Критик насупился и заказал еще пива.
— А что вы мне показали? — огрызнулся он. — Дюжину половых актов между этой американской пустышкой и марокканским красавчиком, который…
— Послушай, cheri, — вновь вмешалась Надин, — ты же всегда подписывал петиции против расизма.
— Ничего, Надин, — успокоила ее Присцилла. Она усердно поедала шарики мороженого в шоколаде. — Я привыкла не обращать внимания на болтовню французов.
Марокканец дружелюбно улыбнулся во весь рот. По-видимому, его знания английского не хватало на то, чтобы разобраться в тонкостях этой светской беседы.
— Или возьмите «Мейд ин Франс», сделано во Франции, — не унимался критик. — Написано во Франции, сочинено во Франции, нарисовано во Франции… Ты помнишь? — Он ткнул обвиняющим перстом в Надин. — А ведь я просил, чтобы ты помнила, что это значит для Франции. Славу! Гордость. Преданность прекрасному, искусству, высочайшим порывам души человеческой. А во что вы превратили марку «Мейд ин Франс»? В технику копуляции, податливость влагалища…

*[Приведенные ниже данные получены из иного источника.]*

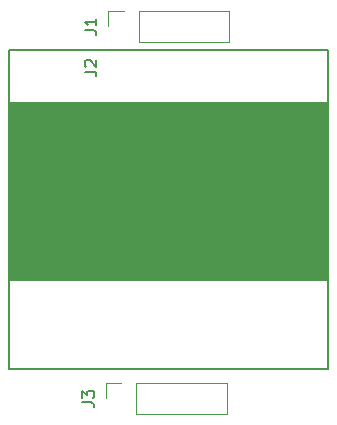
<source format=gto>
G04 #@! TF.GenerationSoftware,KiCad,Pcbnew,8.0.5*
G04 #@! TF.CreationDate,2024-10-02T23:49:05-05:00*
G04 #@! TF.ProjectId,OLED PCB,4f4c4544-2050-4434-922e-6b696361645f,rev?*
G04 #@! TF.SameCoordinates,Original*
G04 #@! TF.FileFunction,Legend,Top*
G04 #@! TF.FilePolarity,Positive*
%FSLAX46Y46*%
G04 Gerber Fmt 4.6, Leading zero omitted, Abs format (unit mm)*
G04 Created by KiCad (PCBNEW 8.0.5) date 2024-10-02 23:49:05*
%MOMM*%
%LPD*%
G01*
G04 APERTURE LIST*
%ADD10C,0.200000*%
%ADD11C,0.150000*%
%ADD12C,0.120000*%
%ADD13R,1.700000X1.700000*%
%ADD14O,1.700000X1.700000*%
G04 APERTURE END LIST*
D10*
X160500000Y-79000000D02*
X187500000Y-79000000D01*
X187500000Y-106000000D01*
X160500000Y-106000000D01*
X160500000Y-79000000D01*
X160500000Y-83500000D02*
X187500000Y-83500000D01*
X187500000Y-98500000D01*
X160500000Y-98500000D01*
X160500000Y-83500000D01*
G36*
X160500000Y-83500000D02*
G01*
X187500000Y-83500000D01*
X187500000Y-98500000D01*
X160500000Y-98500000D01*
X160500000Y-83500000D01*
G37*
D11*
X166874819Y-77333333D02*
X167589104Y-77333333D01*
X167589104Y-77333333D02*
X167731961Y-77380952D01*
X167731961Y-77380952D02*
X167827200Y-77476190D01*
X167827200Y-77476190D02*
X167874819Y-77619047D01*
X167874819Y-77619047D02*
X167874819Y-77714285D01*
X167874819Y-76333333D02*
X167874819Y-76904761D01*
X167874819Y-76619047D02*
X166874819Y-76619047D01*
X166874819Y-76619047D02*
X167017676Y-76714285D01*
X167017676Y-76714285D02*
X167112914Y-76809523D01*
X167112914Y-76809523D02*
X167160533Y-76904761D01*
X166874819Y-80833333D02*
X167589104Y-80833333D01*
X167589104Y-80833333D02*
X167731961Y-80880952D01*
X167731961Y-80880952D02*
X167827200Y-80976190D01*
X167827200Y-80976190D02*
X167874819Y-81119047D01*
X167874819Y-81119047D02*
X167874819Y-81214285D01*
X166970057Y-80404761D02*
X166922438Y-80357142D01*
X166922438Y-80357142D02*
X166874819Y-80261904D01*
X166874819Y-80261904D02*
X166874819Y-80023809D01*
X166874819Y-80023809D02*
X166922438Y-79928571D01*
X166922438Y-79928571D02*
X166970057Y-79880952D01*
X166970057Y-79880952D02*
X167065295Y-79833333D01*
X167065295Y-79833333D02*
X167160533Y-79833333D01*
X167160533Y-79833333D02*
X167303390Y-79880952D01*
X167303390Y-79880952D02*
X167874819Y-80452380D01*
X167874819Y-80452380D02*
X167874819Y-79833333D01*
X166684819Y-108833333D02*
X167399104Y-108833333D01*
X167399104Y-108833333D02*
X167541961Y-108880952D01*
X167541961Y-108880952D02*
X167637200Y-108976190D01*
X167637200Y-108976190D02*
X167684819Y-109119047D01*
X167684819Y-109119047D02*
X167684819Y-109214285D01*
X166684819Y-108452380D02*
X166684819Y-107833333D01*
X166684819Y-107833333D02*
X167065771Y-108166666D01*
X167065771Y-108166666D02*
X167065771Y-108023809D01*
X167065771Y-108023809D02*
X167113390Y-107928571D01*
X167113390Y-107928571D02*
X167161009Y-107880952D01*
X167161009Y-107880952D02*
X167256247Y-107833333D01*
X167256247Y-107833333D02*
X167494342Y-107833333D01*
X167494342Y-107833333D02*
X167589580Y-107880952D01*
X167589580Y-107880952D02*
X167637200Y-107928571D01*
X167637200Y-107928571D02*
X167684819Y-108023809D01*
X167684819Y-108023809D02*
X167684819Y-108309523D01*
X167684819Y-108309523D02*
X167637200Y-108404761D01*
X167637200Y-108404761D02*
X167589580Y-108452380D01*
D12*
X168860000Y-75670000D02*
X170190000Y-75670000D01*
X168860000Y-77000000D02*
X168860000Y-75670000D01*
X171460000Y-75670000D02*
X179140000Y-75670000D01*
X171460000Y-78330000D02*
X171460000Y-75670000D01*
X171460000Y-78330000D02*
X179140000Y-78330000D01*
X179140000Y-78330000D02*
X179140000Y-75670000D01*
X168670000Y-107170000D02*
X170000000Y-107170000D01*
X168670000Y-108500000D02*
X168670000Y-107170000D01*
X171270000Y-107170000D02*
X178950000Y-107170000D01*
X171270000Y-109830000D02*
X171270000Y-107170000D01*
X171270000Y-109830000D02*
X178950000Y-109830000D01*
X178950000Y-109830000D02*
X178950000Y-107170000D01*
%LPC*%
D13*
X170190000Y-77000000D03*
D14*
X172730000Y-77000000D03*
X175270000Y-77000000D03*
X177810000Y-77000000D03*
D13*
X170190000Y-80500000D03*
D14*
X172730000Y-80500000D03*
X175270000Y-80500000D03*
X177810000Y-80500000D03*
D13*
X170000000Y-108500000D03*
D14*
X172540000Y-108500000D03*
X175080000Y-108500000D03*
X177620000Y-108500000D03*
%LPD*%
M02*

</source>
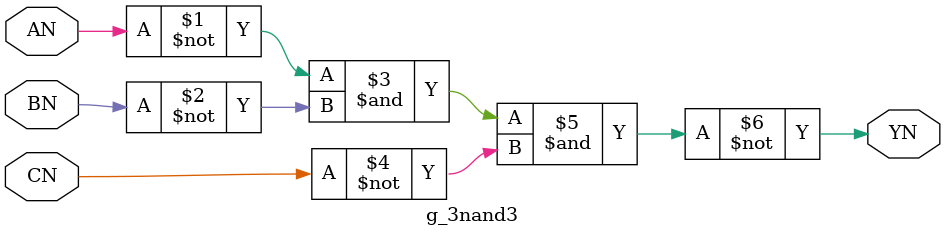
<source format=v>
module g_3nand3 (YN, AN, BN, CN);

   input AN, BN, CN;
   output YN;

   nand (YN, ~AN, ~BN, ~CN);

endmodule // g_3nand3

</source>
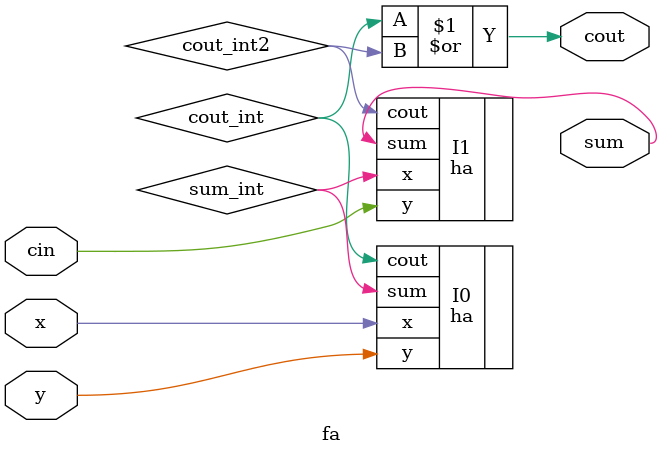
<source format=v>

/*

MIT License

Copyright (c) 2017 Michael (Tao-Yi) Lee

Permission is hereby granted, free of charge, to any person obtaining a copy of this software and associated documentation files (the "Software"), to deal in the Software without restriction, including without limitation the rights to use, copy, modify, merge, publish, distribute, sublicense, and/or sell copies of the Software, and to permit persons to whom the Software is furnished to do so, subject to the following conditions:

The above copyright notice and this permission notice shall be included in all copies or substantial portions of the Software.

THE SOFTWARE IS PROVIDED "AS IS", WITHOUT WARRANTY OF ANY KIND, EXPRESS OR IMPLIED, INCLUDING BUT NOT LIMITED TO THE WARRANTIES OF MERCHANTABILITY, FITNESS FOR A PARTICULAR PURPOSE AND NONINFRINGEMENT. IN NO EVENT SHALL THE AUTHORS OR COPYRIGHT HOLDERS BE LIABLE FOR ANY CLAIM, DAMAGES OR OTHER LIABILITY, WHETHER IN AN ACTION OF CONTRACT, TORT OR OTHERWISE, ARISING FROM, OUT OF OR IN CONNECTION WITH THE SOFTWARE OR THE USE OR OTHER DEALINGS IN THE SOFTWARE.

*/

module fa(x, y, cin, cout, sum);
	input x, y, cin;
	output cout, sum;
	wire cout_int, cout_int2;
	wire sum_int;
	ha I0(.x(x), .y(y), .cout(cout_int), .sum(sum_int));
	ha I1(.x(sum_int), .y(cin), .cout(cout_int2), .sum(sum));
	assign cout = cout_int | cout_int2;
endmodule

</source>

— Вы только послушайте, что он несет! — вскинулась Лили.
— Это все ваша англосаксонская вседозволенность, — продолжал Филипп, перегибаясь через стол к Лили. — Вот уже и ваша империя развалилась. Скоро и в Букингемском дворце бордель устроите.
— Послушайте, старина, — улыбнулся Майлс, — по-моему, вы отвлеклись.
— Черта с два я отвлекся, — вспыхнул Филипп. — Что вы имеете в виду?
— Изначальный замысел заключался в том, чтобы заработать доллар-другой, — пояснил Майлс. — То, что я слышал, мне кажется, нисколько не противоречит национальному духу французов.